The shift was subtle—Camille saw it in the way that Monsieur Ragout had stopped taking Jewish piano students this summer, too busy for one more student, though very little lesson music wafted down from his third-floor studio on Rue Saint-Dominique. In Camille’s own life, the shift had been slightly less subtle and infinitely more personal: Monsieur Montferrat, upon meeting her in July, had commented, “How curious! You don’t have the look of a Jewess.”

His initial inspection had made her uncomfortable enough to reconsider the monthlong modeling job, but she’d accepted despite misgivings. Although her father would skin her alive if he found out what she’d been doing every day, she hoped to make enough money to run away to Paris with Gilles this September. He had a second cousin willing to share his deux pièces with the young lovers. Struggling artist Gilles said they’d find work at a local café during the day, and every night he would paint her in the moonlight before sweeping her off to bed to make love until dawn.

When Monsieur Montferrat slipped back into the room, Camille’s arms and hands were perfectly in place, though her smile may have been a bit more dreamy.

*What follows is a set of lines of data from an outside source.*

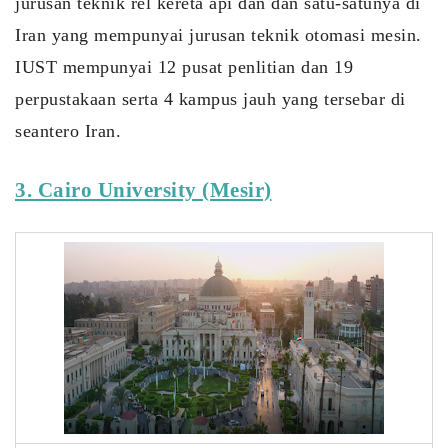
jurusan teknik rel kereta api dan dan satu-satunya di 
Iran yang mempunyai jurusan teknik otomasi mesin. 
IUST mempunyai 12 pusat penlitian dan 19 
perpustakaan serta 4 kampus jauh yang tersebar di 
seantero Iran. 
3. Cairo University (Mesir)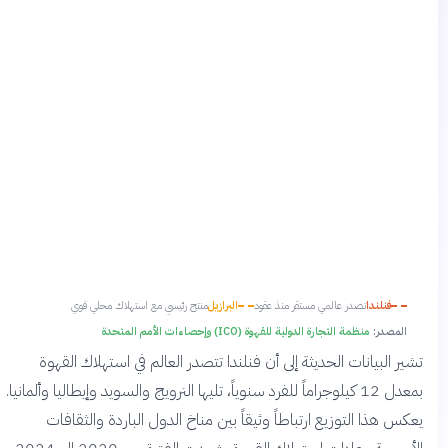
فنلندا
تصدر عالمي مستقر منذ عقود
البرازيل
منتج رئيسي مع استهلاك محلي قوي
المصدر:
منظمة التجارة الدولية للقهوة (ICO) وإحصاءات الأمم المتحدة
تشير البيانات الحديثة إلى أن فنلندا تتصدر العالم في استهلاك القهوة
بمعدل 12 كيلوجراماً للفرد سنوياً، تليها النرويج والسويد وإيطاليا وألمانيا.
يعكس هذا التوزيع ارتباطاً وثيقاً بين مناخ الدول الباردة والثقافات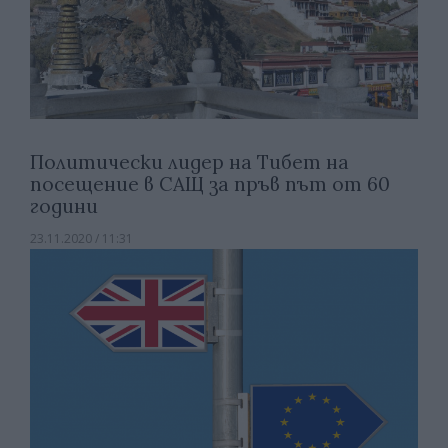
Политически лидер на Тибет на
посещение в САЩ за пръв път от 60
години
23.11.2020 / 11:31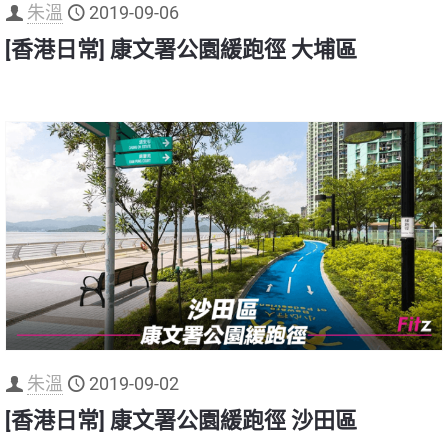
朱溫
2019-09-06
[香港日常] 康文署公園緩跑徑 大埔區
朱溫
2019-09-02
[香港日常] 康文署公園緩跑徑 沙田區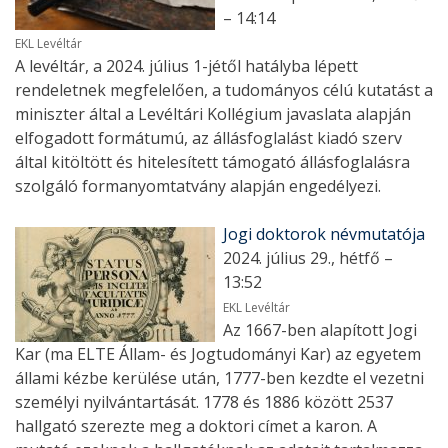
– 14:14
EKL Levéltár
A levéltár, a 2024. július 1-jétől hatályba lépett
rendeletnek megfelelően, a tudományos célú kutatást a
miniszter által a Levéltári Kollégium javaslata alapján
elfogadott formátumú, az állásfoglalást kiadó szerv
által kitöltött és hitelesített támogató állásfoglalásra
szolgáló formanyomtatvány alapján engedélyezi.
Jogi doktorok névmutatója
2024. július 29., hétfő –
13:52
EKL Levéltár
Az 1667-ben alapított Jogi
Kar (ma ELTE Állam- és Jogtudományi Kar) az egyetem
állami kézbe kerülése után, 1777-ben kezdte el vezetni
személyi nyilvántartását. 1778 és 1886 között 2537
hallgató szerezte meg a doktori címet a karon. A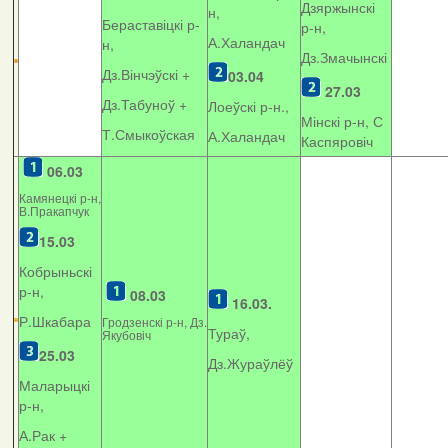
Дзяржынскі
н,
Бераставіцкі р-
р-н,
А.Халандач
н,
Дз.Змачынскі
Дз.Вінчэўскі +
03.04
27.03
Дз.Табуноў +
Лоеўскі р-н.,
Мінскі р-н, С
Т.Смыкоўская
А.Халандач
Каспяровіч
06.03
Камянецкі р-н,
В.Пракапчук
15.03
Кобрыньскі
р-н,
08.03
16.03.
Р.Шкабара
Гродзенскі р-н, Дз.
Тураў,
Якубовіч
25.03
Дз.Жураўлёў
Маларыцкі
р-н,
А.Рак +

“It’s almost five,” he said, flicking a glance at the terrace doors regretfully. “I suppose you have to go soon.”

“Oui, Monsieur. Gilles will be here at five. How much longer today?” asked Camille politely as the artist stood at his canvas, surveying his work.

After several long moments of staring at the portrait, he looked up at her and sighed. “We’re finished.”

Camille sat up immediately, grabbing her chemise and panties from under the divan and wiggling into them, always self-conscious of her naked form when Monsieur Montferrat was finished painting. She shrugged her light-blue cotton dress over her head, smoothing the clothing back into place, relieved that she was fully covered once again.

“Shall I come again tomorrow?”

Monsieur Montferrat raised an eyebrow as he smiled sadly at her, slipping around his painting carefully to take his place behind her. Gathering her black hair in her hands, Camille lifted it off the back of her neck and stood still, waiting for him to unclasp the necklace so she could go.

His rough fingers rested on the damp skin of her neck. “Do you know what’s happening in the world, belle Camille?”

“Monsieur?” she murmured, surprised by the distressed tone of his voice.

“Madness,” he cursed softly. “The world is going mad, petite.”

Camille liked Monsieur Montferrat.

He was gray and wrinkled like her grandfather, but he had been good to the young model: respectful, not leering, patient as she learned how to maintain a pose for hours on end, and always kind to her, talking of art and music during their long afternoons together. But his outburst made her uncomfortable and eager to leave.

“Monsieur,” she said gently, “my friend will be most anxious.”

She felt his fingers working the clasp of the ornate emerald necklace. She’d worn it every day for twenty-nine days while her parents believed she was minding Gilles’ twin nieces on the other side of town.

The heavy jewels slipped into the crevice of her breasts as Monsieur Montferrat lifted the two sides from around her neck, then raised them over her head. Camille breathed a sigh of relief as he stepped away, and she reached down to tug on her shoes, quickly buckling them.